Taxes account for the most expensive burden you’ll experience in your lifetime.
In addition to federal, state, city and death taxes, there are 59 other varieties. Relatively few taxes, however, account for the bulk of the burden on citizens.
Don't we deserve a shot at keeping more of our money? When I came to the United States, I had less than $10 in my pocket, but I had an excellent education as an engineer. When I married a physician, I realized how expensive it is to make a good living here. I quickly applied my engineer-trained mind to understanding the complicated tax system.
Here are some of the most expensive and common tax hurdles I identified ... and some troubleshooting advice.
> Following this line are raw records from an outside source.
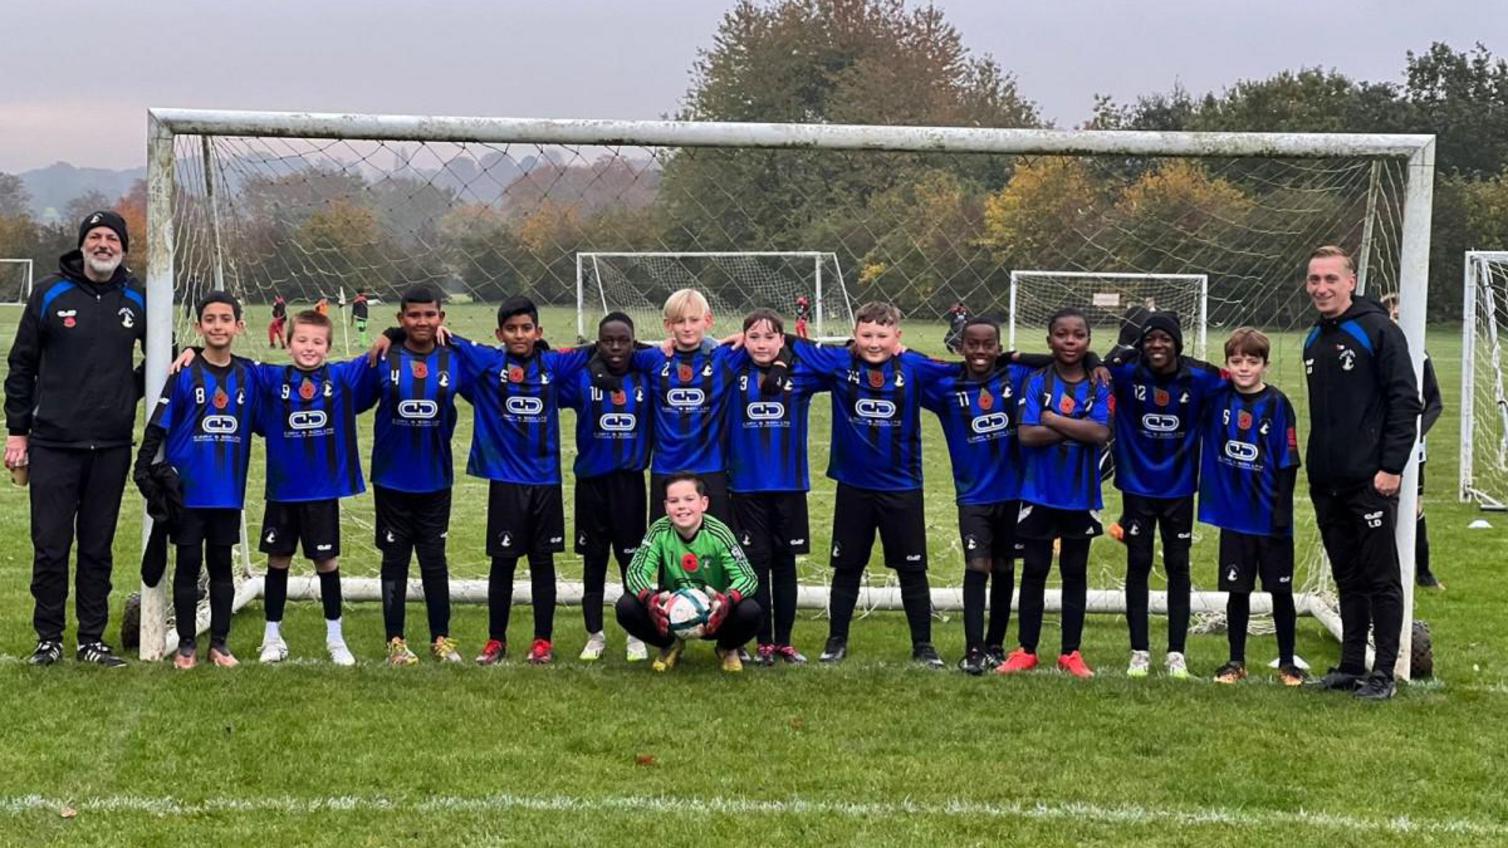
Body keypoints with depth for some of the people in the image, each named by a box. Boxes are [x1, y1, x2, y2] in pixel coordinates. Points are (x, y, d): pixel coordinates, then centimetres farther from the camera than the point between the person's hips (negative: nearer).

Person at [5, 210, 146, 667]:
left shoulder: (137, 299, 5)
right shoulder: (51, 294, 0)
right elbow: (22, 365, 4)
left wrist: (130, 392, 8)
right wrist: (17, 431, 2)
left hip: (111, 448, 2)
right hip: (53, 444, -2)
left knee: (98, 548, 8)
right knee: (50, 546, 0)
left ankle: (92, 639, 15)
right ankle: (48, 639, 11)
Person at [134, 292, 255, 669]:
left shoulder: (249, 374, 3)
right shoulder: (184, 375, -5)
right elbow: (158, 426, -3)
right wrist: (144, 470, -7)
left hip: (229, 491, 2)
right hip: (188, 490, -2)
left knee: (221, 566, 9)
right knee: (189, 565, 4)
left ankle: (220, 643, 17)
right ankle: (186, 645, 13)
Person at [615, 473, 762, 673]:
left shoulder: (717, 533, -19)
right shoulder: (659, 531, -15)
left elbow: (748, 577, -24)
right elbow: (636, 571, -20)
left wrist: (727, 600, -46)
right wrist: (650, 599, -42)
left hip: (713, 614, -1)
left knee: (750, 611, -32)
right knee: (626, 607, -25)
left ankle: (728, 648, 6)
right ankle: (670, 645, 8)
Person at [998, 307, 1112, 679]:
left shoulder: (1099, 387, -1)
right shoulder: (1037, 383, -3)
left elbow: (1101, 433, -17)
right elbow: (1026, 435, -14)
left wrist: (1053, 419, -16)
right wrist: (1077, 429, -16)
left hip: (1081, 495, 1)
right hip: (1039, 493, -1)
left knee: (1075, 573, 10)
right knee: (1034, 571, 7)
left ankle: (1071, 653, 18)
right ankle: (1026, 651, 15)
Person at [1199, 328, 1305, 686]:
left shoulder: (1277, 404, -8)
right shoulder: (1218, 398, 0)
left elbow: (1288, 462, -8)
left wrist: (1282, 512, -11)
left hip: (1270, 518, -2)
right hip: (1234, 514, 2)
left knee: (1280, 590, 8)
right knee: (1237, 590, 9)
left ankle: (1287, 662, 19)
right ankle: (1236, 662, 19)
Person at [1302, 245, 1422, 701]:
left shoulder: (1378, 331, -9)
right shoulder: (1314, 340, 14)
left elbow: (1405, 402, -13)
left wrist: (1391, 467, -17)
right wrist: (1314, 467, 15)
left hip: (1370, 480, -7)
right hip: (1327, 484, 7)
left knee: (1381, 578, 0)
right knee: (1347, 579, 13)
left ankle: (1383, 673, 4)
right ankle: (1351, 667, 20)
• Problem: The IRA tax; it's great on the front end, terrible down the road.
Solution: An IRA is tax-deferred, which means it will accumulate value over time. But when you withdraw from it, you will be heavily penalized with high taxes. That’s why you should convert this asset to a Roth IRA, which allows your money to grow tax-free. Since the money put in was already taxed, you don’t have to pay any taxes when you take it out, and, overall, you’ll save a significant amount of money.
• Problem: Too many people don’t take advantage of creating tax-free income via insurance products.
Solution: From a financial perspective, retirees and professional planners run into a significant issue: seniors, blessed with good health, who outlive their money. But with certain insurance products, retirees can create tax-free income while covering the later years of retirement — and protect their wealth if they become severely ill. There are certain insurance products tied to the stock market that can help people accumulate assets in the long run. Many of these products offer a tremendous upside for potential without the downside of increased risk.
See also: The value of cash value life insurance
• Problem: Missed opportunities — people who don’t take advantage of free money in a 401(k).
Solution: Perhaps the company you work for is, like many others, bureaucratic to the point of being impractical. Your employer may not have done the best job communicating details about benefits, such as matching 401(k) contributions, or you may not have taken the time to learn them. Now’s the time; this is free money! If your employer is offering a 50 percent match on your first 6 percent of contributions to the 401(k), you should be contributing at least 6 percent. Educate yourself on your company’s plan so you can take full advantage.